Do they know that between 1627 and 1633 Chamonix lost a third of its land through avalanches, snow, glaciers and flooding, and that the remaining hectares were under constant threat?
Do they know that by then people near the ice front were planting only oats and a little barley in fields that were under snow for most of the year?
Their forefathers had paid their tithes in wheat. Now they obtained but one harvest in three and even then the grain rotted after harvesting. The people who lived there were described as ‘so badly fed they are dark and wretched and seem only half alive’.
Do they know that Alpine villagers had to live on bread made from ground nutshells?
Do they even care?
These are all contemporary accounts of the time, published by the historian Brian Fagan in his book, The Little Ice Age.
Sörlin’s lack of knowledge is startling by any measure. If he had done some homework, he would have known that many of today’s glaciers in Switzerland did not even exist in Roman times. We know that because there are the remains of trees appearing as the glaciers melt – these trees were growing there 2,000 or more years ago, according to carbon dating.

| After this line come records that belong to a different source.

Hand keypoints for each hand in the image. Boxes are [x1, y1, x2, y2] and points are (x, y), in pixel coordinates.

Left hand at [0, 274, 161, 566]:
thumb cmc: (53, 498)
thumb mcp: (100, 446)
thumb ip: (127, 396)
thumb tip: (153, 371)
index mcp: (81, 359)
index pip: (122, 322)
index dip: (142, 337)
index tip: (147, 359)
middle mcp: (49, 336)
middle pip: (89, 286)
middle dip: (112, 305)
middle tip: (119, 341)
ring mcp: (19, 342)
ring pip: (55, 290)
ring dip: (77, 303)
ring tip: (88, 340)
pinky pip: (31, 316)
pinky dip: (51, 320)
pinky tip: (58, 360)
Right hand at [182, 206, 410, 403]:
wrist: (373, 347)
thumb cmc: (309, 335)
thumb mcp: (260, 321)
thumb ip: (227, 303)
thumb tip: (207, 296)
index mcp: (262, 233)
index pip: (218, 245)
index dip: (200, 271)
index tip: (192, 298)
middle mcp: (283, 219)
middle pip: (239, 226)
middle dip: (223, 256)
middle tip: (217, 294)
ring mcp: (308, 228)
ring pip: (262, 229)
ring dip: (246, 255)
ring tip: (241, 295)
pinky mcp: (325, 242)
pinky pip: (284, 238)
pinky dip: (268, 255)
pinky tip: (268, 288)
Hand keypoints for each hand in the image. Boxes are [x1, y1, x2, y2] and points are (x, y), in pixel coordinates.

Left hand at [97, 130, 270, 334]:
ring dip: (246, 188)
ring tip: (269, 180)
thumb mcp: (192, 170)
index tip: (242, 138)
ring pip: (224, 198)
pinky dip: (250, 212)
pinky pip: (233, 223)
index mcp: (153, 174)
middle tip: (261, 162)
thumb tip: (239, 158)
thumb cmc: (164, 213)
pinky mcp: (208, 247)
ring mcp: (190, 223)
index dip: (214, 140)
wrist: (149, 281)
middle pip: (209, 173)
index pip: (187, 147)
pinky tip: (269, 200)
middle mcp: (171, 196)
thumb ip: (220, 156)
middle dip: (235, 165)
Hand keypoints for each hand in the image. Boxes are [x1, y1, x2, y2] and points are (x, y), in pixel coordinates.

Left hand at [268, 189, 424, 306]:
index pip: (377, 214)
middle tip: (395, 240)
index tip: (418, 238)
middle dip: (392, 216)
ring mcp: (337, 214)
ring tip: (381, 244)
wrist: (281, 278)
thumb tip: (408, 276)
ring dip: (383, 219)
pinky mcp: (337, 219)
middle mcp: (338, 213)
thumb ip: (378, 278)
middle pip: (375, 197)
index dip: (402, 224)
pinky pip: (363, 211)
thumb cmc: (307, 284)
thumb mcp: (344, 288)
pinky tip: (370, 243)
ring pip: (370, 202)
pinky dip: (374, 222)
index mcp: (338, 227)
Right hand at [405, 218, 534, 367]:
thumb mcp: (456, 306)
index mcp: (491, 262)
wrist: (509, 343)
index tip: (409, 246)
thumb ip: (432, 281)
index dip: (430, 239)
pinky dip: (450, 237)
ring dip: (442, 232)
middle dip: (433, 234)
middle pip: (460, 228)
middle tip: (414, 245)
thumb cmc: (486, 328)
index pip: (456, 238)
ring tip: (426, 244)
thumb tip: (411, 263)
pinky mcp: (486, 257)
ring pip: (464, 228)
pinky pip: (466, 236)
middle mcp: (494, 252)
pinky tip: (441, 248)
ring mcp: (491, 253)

The shallowness of Sörlin and his ilk appal me, along with their naivety in believing that climate never changed in the past.
Net Zero by the back door
Last week I wrote about how Kemi Badenoch’s plans to scrap Net Zero might be thwarted by the green blob in her own party, the Conservative Environment Network, or CEN.
We have now learned of the CEN’s response. Writing in Conservative Home, Sam Hall, the director of CEN, could not have made it clearer: ‘It was welcome to see the party today recommitting to tackling climate change, and acknowledging that handing on a cleaner environment to future generations is a fundamentally conservative mission.
‘Climate change is one of the greatest threats we face to our country’s prosperity and security. If we do nothing, we face ever higher costs from flooding, retreating coastlines, poorer harvests, declining nature and uninsurable assets. It is not something we can simply opt out of. The UK is only a tiny share of global emissions, but we can and should play an outsized role in addressing this challenge through leveraging our strengths in technology and finance.
‘To encourage others to go further and faster, UK climate leadership must not be abandoned but reinvented in a more credible, conservative fashion.’
He goes on to call for Badenoch to quickly come up with ‘a suite of concrete policies on how we will reduce emissions, drive innovation in clean technology, restore nature, and adapt to warmer temperatures’.
All in all, as far as the CEN is concerned, it will be business as usual. While the Climate Change Act itself might be scrapped, a Conservative government will carry on with basically the same policies as Ed Miliband is pursuing.
And as he finishes by saying it will cost us all a fortune:
‘To be taking climate change seriously, we must be willing to bear some proportionate costs now to tackle it for future generations’ sake.’
It remains to be seen how Badenoch will respond to this, although my guess is that her thinking is already closely aligned with Hall’s.
So it looks like under a Conservative government we will still have Net Zero, just not in name.
What about EVs, Kemi?
There is an interesting addendum to all of this. Mike Graham on Talk TV interviewed Matt Vickers, the Conservative Party deputy chairman shortly after Kemi’s speech, and specifically asked whether the 2030 ban on petrol cars would be lifted.
Answer came there none, just a load of waffle. Clearly it is not something that Badenoch has even bothered to think about, despite the fact that it is the number one issue facing the general public as far as Net Zero is concerned.
It is evidence that the supposed U-turn on Net Zero is no more than window dressing and that nothing will actually change in practice. The interesting thing is that Vickers is, you guessed it, a member of the CEN.